The docks in front of Ducey's at Bass Lake was afloat with more than 40 beautifully restored vintage wooden boats from the 1920s, 30s and 40''s. The two day event, hosted by the Bass Lake Lions Club, was the 22nd Annual Antique and Classic Wooden Boat Show, which brings together members from both Northern and Southern California Chapters of the Antique and Classic Boat Society.
This year the event featured 47 factory manufactured water-crafts by such names as Chris Craft, Higgins, Mercury, Hackercraft, Garwood and Besotee. All of these boats have been refurnished by the owners with hundreds of hours of labor involved -- A true labor of love for most and each boat has its own unique history and story and a special place in the hearts of the people who own them.
Eric Truelson of San Jose, a retired educator, has found healing in the countless hours of labor that he has put in re-crafting his boat.
"Every piece had to be replaced," referring to "Savannah," his 22-foot Shepherd vintage boat. "We had to steam bend all the wood, it took countless hours."
For Truelson the hours takes his mind off his health issues. "This is my escape," he said. He also owns "Topsey," which has a Thunderbird motor, a hard top and is one of only 23 models ever built.
While Bill and Nancy Kehoe, who live in Auburn, were originally into restoring Model A's, Corvettes and classic Harley Davidson motorcycles, they decided to begin restoring boats. Their 1954 Chris Craft is the only wooden boat featured on a 2007 commemorative United /states postal stamp and it was one of four stamps featured in the collection.
Winners of the People's Choice Award were Joel and Debbie Castro, for their 1948 17-foot Western Fairliner Torpedo, "Banshee." The boat has been in the family since his father first bought it in 1948.
"This boat has been in the family for a long time ... Dad bought it brand new," said Joel, whose boat has won the People's Choice Award four years in a row.
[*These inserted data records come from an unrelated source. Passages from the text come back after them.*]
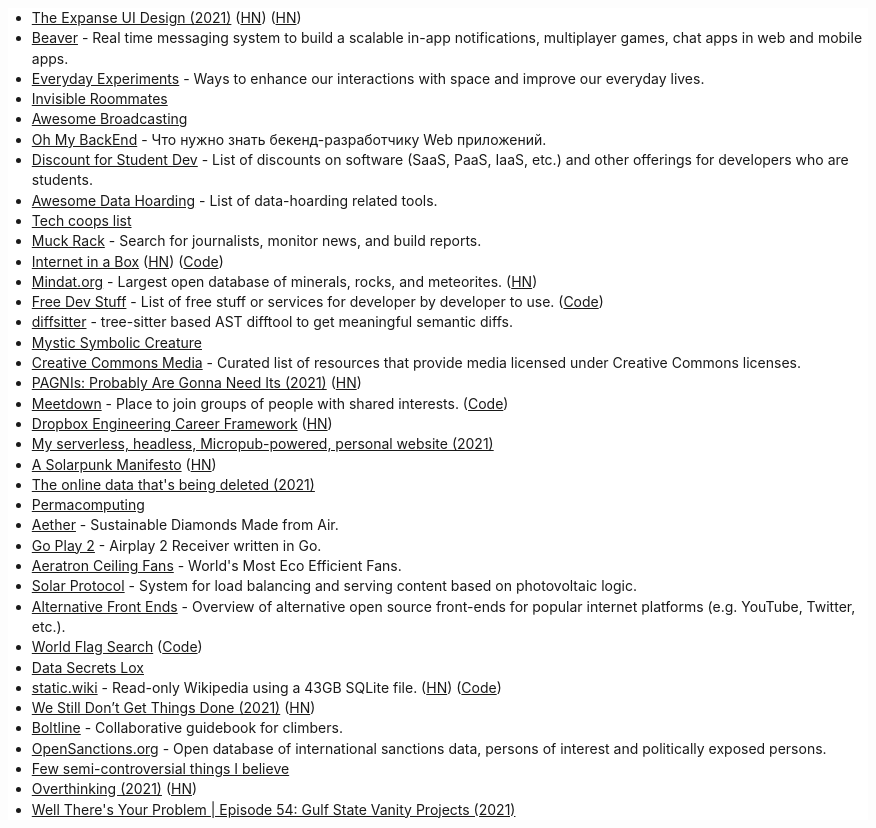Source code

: - [The Expanse UI Design (2021)](https://www.hudsandguis.com/home/2021/theexpanse) ([HN](https://news.ycombinator.com/item?id=27287912)) ([HN](https://news.ycombinator.com/item?id=27451484))
- [Beaver](https://github.com/Clivern/Beaver) - Real time messaging system to build a scalable in-app notifications, multiplayer games, chat apps in web and mobile apps.
- [Everyday Experiments](https://everydayexperiments.com/) - Ways to enhance our interactions with space and improve our everyday lives.
- [Invisible Roommates](https://everydayexperiments.com/invisible-roommates)
- [Awesome Broadcasting](https://github.com/ebu/awesome-broadcasting)
- [Oh My BackEnd](https://github.com/bzick/oh-my-backend) - Что нужно знать бекенд-разработчику Web приложений.
- [Discount for Student Dev](https://github.com/AchoArnold/discount-for-student-dev) - List of discounts on software (SaaS, PaaS, IaaS, etc.) and other offerings for developers who are students.
- [Awesome Data Hoarding](https://github.com/simon987/awesome-datahoarding) - List of data-hoarding related tools.
- [Tech coops list](https://github.com/hng/tech-coops)
- [Muck Rack](https://muckrack.com/) - Search for journalists, monitor news, and build reports.
- [Internet in a Box](http://internet-in-a-box.org/) ([HN](https://news.ycombinator.com/item?id=27568332)) ([Code](https://github.com/iiab/iiab))
- [Mindat.org](https://www.mindat.org/) - Largest open database of minerals, rocks, and meteorites. ([HN](https://news.ycombinator.com/item?id=27575453))
- [Free Dev Stuff](https://freestuff.dev/) - List of free stuff or services for developer by developer to use. ([Code](https://github.com/hilmanski/freeStuffDev))
- [diffsitter](https://github.com/afnanenayet/diffsitter) - tree-sitter based AST difftool to get meaningful semantic diffs.
- [Mystic Symbolic Creature](https://www.mysticsymbolic.art/)
- [Creative Commons Media](https://github.com/shime/creative-commons-media) - Curated list of resources that provide media licensed under Creative Commons licenses.
- [PAGNIs: Probably Are Gonna Need Its (2021)](https://simonwillison.net/2021/Jul/1/pagnis/) ([HN](https://news.ycombinator.com/item?id=27703299))
- [Meetdown](https://meetdown.app/) - Place to join groups of people with shared interests. ([Code](https://github.com/MartinSStewart/meetdown))
- [Dropbox Engineering Career Framework](https://dropbox.github.io/dbx-career-framework/) ([HN](https://news.ycombinator.com/item?id=27817519))
- [My serverless, headless, Micropub-powered, personal website (2021)](https://barryfrost.com/2021/07/vibrancy)
- [A Solarpunk Manifesto](http://www.re-des.org/a-solarpunk-manifesto/) ([HN](https://news.ycombinator.com/item?id=27868913))
- [The online data that's being deleted (2021)](https://www.bbc.com/future/article/20210715-the-online-data-thats-being-deleted)
- [Permacomputing](http://viznut.fi/texts-en/permacomputing.html)
- [Aether](https://aetherdiamonds.com/) - Sustainable Diamonds Made from Air.
- [Go Play 2](https://github.com/openairplay/goplay2) - Airplay 2 Receiver written in Go.
- [Aeratron Ceiling Fans](https://aeratron.com/) - World's Most Eco Efficient Fans.
- [Solar Protocol](https://github.com/alexnathanson/solar-protocol) - System for load balancing and serving content based on photovoltaic logic.
- [Alternative Front Ends](https://github.com/mendel5/alternative-front-ends) - Overview of alternative open source front-ends for popular internet platforms (e.g. YouTube, Twitter, etc.).
- [World Flag Search](https://mame.github.io/world-flag-search/en/) ([Code](https://github.com/mame/world-flag-search))
- [Data Secrets Lox](https://www.datasecretslox.com/index.php)
- [static.wiki](http://static.wiki/) - Read-only Wikipedia using a 43GB SQLite file. ([HN](https://news.ycombinator.com/item?id=28012829)) ([Code](https://github.com/segfall/static-wiki))
- [We Still Don’t Get Things Done (2021)](https://www.wired.com/story/to-do-apps-failed-productivity-tools/) ([HN](https://news.ycombinator.com/item?id=28010716))
- [Boltline](https://www.boltline.org/) - Collaborative guidebook for climbers.
- [OpenSanctions.org](https://github.com/pudo/opensanctions) - Open database of international sanctions data, persons of interest and politically exposed persons.
- [Few semi-controversial things I believe](https://twitter.com/ShaanVP/status/1364621955647893504)
- [Overthinking (2021)](https://kerkour.com/blog/overthinking/) ([HN](https://news.ycombinator.com/item?id=28158435))
- [Well There's Your Problem | Episode 54: Gulf State Vanity Projects (2021)](https://www.youtube.com/watch?v=PW6lg-7L7yk)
But for Joel its also about the camaraderie of the members of the Antique and Classic Boat Society. "This is a terrific group of people," said Joel.
Other winners at the event were Walter and Connie Rugh, for Best Restoration of their 16-foot Chris Craft named "Joey-II."
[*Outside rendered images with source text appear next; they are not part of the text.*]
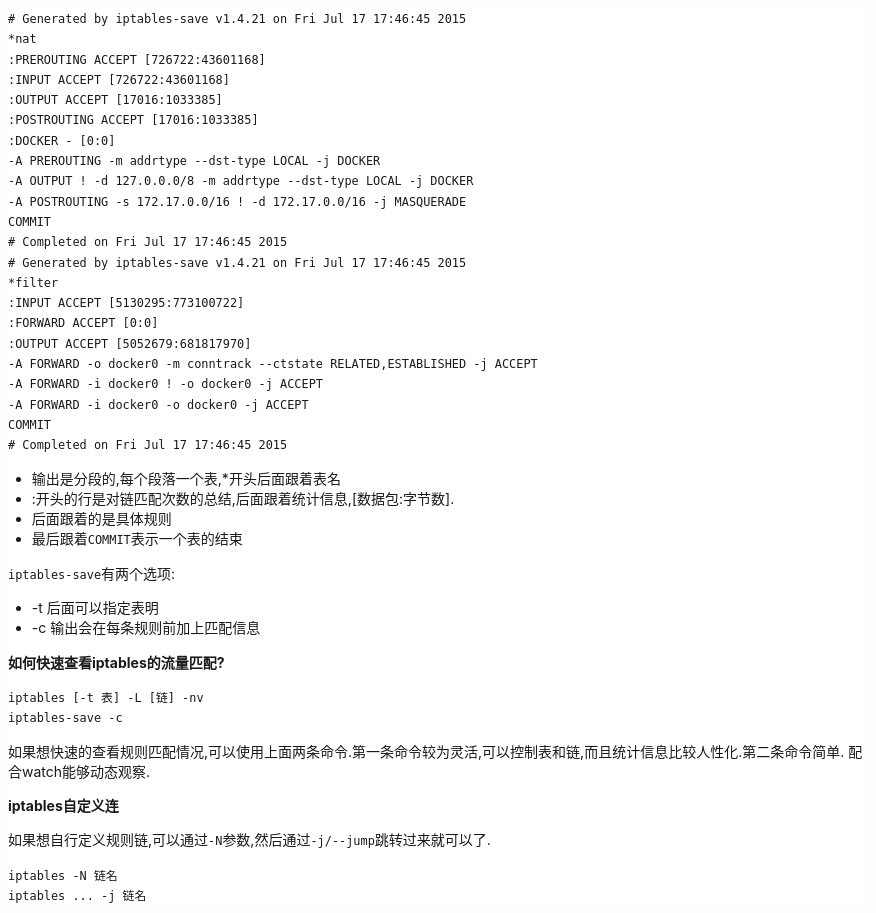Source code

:     # Generated by iptables-save v1.4.21 on Fri Jul 17 17:46:45 2015
    *nat
    :PREROUTING ACCEPT [726722:43601168]
    :INPUT ACCEPT [726722:43601168]
    :OUTPUT ACCEPT [17016:1033385]
    :POSTROUTING ACCEPT [17016:1033385]
    :DOCKER - [0:0]
    -A PREROUTING -m addrtype --dst-type LOCAL -j DOCKER
    -A OUTPUT ! -d 127.0.0.0/8 -m addrtype --dst-type LOCAL -j DOCKER
    -A POSTROUTING -s 172.17.0.0/16 ! -d 172.17.0.0/16 -j MASQUERADE
    COMMIT
    # Completed on Fri Jul 17 17:46:45 2015
    # Generated by iptables-save v1.4.21 on Fri Jul 17 17:46:45 2015
    *filter
    :INPUT ACCEPT [5130295:773100722]
    :FORWARD ACCEPT [0:0]
    :OUTPUT ACCEPT [5052679:681817970]
    -A FORWARD -o docker0 -m conntrack --ctstate RELATED,ESTABLISHED -j ACCEPT
    -A FORWARD -i docker0 ! -o docker0 -j ACCEPT
    -A FORWARD -i docker0 -o docker0 -j ACCEPT
    COMMIT
    # Completed on Fri Jul 17 17:46:45 2015


- 输出是分段的,每个段落一个表,*开头后面跟着表名
- :开头的行是对链匹配次数的总结,后面跟着统计信息,[数据包:字节数].
- 后面跟着的是具体规则
- 最后跟着`COMMIT`表示一个表的结束

`iptables-save`有两个选项:

- -t 后面可以指定表明
- -c 输出会在每条规则前加上匹配信息

**如何快速查看iptables的流量匹配?**

    iptables [-t 表] -L [链] -nv
    iptables-save -c


如果想快速的查看规则匹配情况,可以使用上面两条命令.第一条命令较为灵活,可以控制表和链,而且统计信息比较人性化.第二条命令简单. 配合watch能够动态观察.

**iptables自定义连**

如果想自行定义规则链,可以通过`-N`参数,然后通过`-j/--jump`跳转过来就可以了.

    iptables -N 链名
    iptables ... -j 链名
The Most Original trophy went to Ray and Sharon Kelsey of Fremont for their 17-foot Higgins Speedstar.
The last presentation for the day, Skippers Choice, went to "Osprcu," the 24-foot 1989 Hackercraft owned by Bob and Nikki Robertson.
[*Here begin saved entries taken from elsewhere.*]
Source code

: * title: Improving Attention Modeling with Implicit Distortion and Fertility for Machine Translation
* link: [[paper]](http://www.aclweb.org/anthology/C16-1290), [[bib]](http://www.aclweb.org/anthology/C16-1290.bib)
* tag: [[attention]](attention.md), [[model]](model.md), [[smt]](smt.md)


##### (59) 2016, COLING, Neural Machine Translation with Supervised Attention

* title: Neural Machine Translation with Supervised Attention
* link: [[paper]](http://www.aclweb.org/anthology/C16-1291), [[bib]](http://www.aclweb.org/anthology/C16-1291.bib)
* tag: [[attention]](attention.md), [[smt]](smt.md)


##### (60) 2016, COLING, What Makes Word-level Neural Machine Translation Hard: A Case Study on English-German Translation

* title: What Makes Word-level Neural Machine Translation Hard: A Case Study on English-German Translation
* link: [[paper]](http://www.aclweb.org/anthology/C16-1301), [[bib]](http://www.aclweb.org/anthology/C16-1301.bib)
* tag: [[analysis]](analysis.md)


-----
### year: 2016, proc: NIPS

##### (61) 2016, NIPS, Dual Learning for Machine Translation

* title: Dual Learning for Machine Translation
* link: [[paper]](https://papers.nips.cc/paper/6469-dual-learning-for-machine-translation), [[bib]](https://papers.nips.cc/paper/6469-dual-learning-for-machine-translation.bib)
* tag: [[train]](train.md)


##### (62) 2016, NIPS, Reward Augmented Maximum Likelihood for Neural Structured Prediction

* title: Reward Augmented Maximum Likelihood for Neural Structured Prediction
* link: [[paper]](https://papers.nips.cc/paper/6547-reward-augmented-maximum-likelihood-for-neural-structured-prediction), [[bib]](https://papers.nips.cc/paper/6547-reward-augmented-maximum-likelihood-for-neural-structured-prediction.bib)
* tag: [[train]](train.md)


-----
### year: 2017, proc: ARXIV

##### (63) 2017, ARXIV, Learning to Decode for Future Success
The weekends would not have been a success without the sponsorship of the Bass Lake Lions Clubs, who annually raise funds to help support such organizations as Camp Pacifica, the Meadow Larks, MALCo and three $750 community awards for Yosemite High School graduating seniors as well as two $300 awards for adult education.
Jim Milligan, seven year president of the Bass Lake Lions Club stresses the proceeds from the boat show go back to the community making all the hard work putting on the show very worthwhile.
This years attendance at the boat display was more than 300 who admired and appreciated all the handiwork the participants put into re-storing their wonderful wooden boats.
John Peckham, vice president of the ACBS who has been restoring canoes and kayaks for more than 25 years, believes that there is nothing like messing about in a boat.
He said it best at Saturday's event: "Bound is the boat-less man."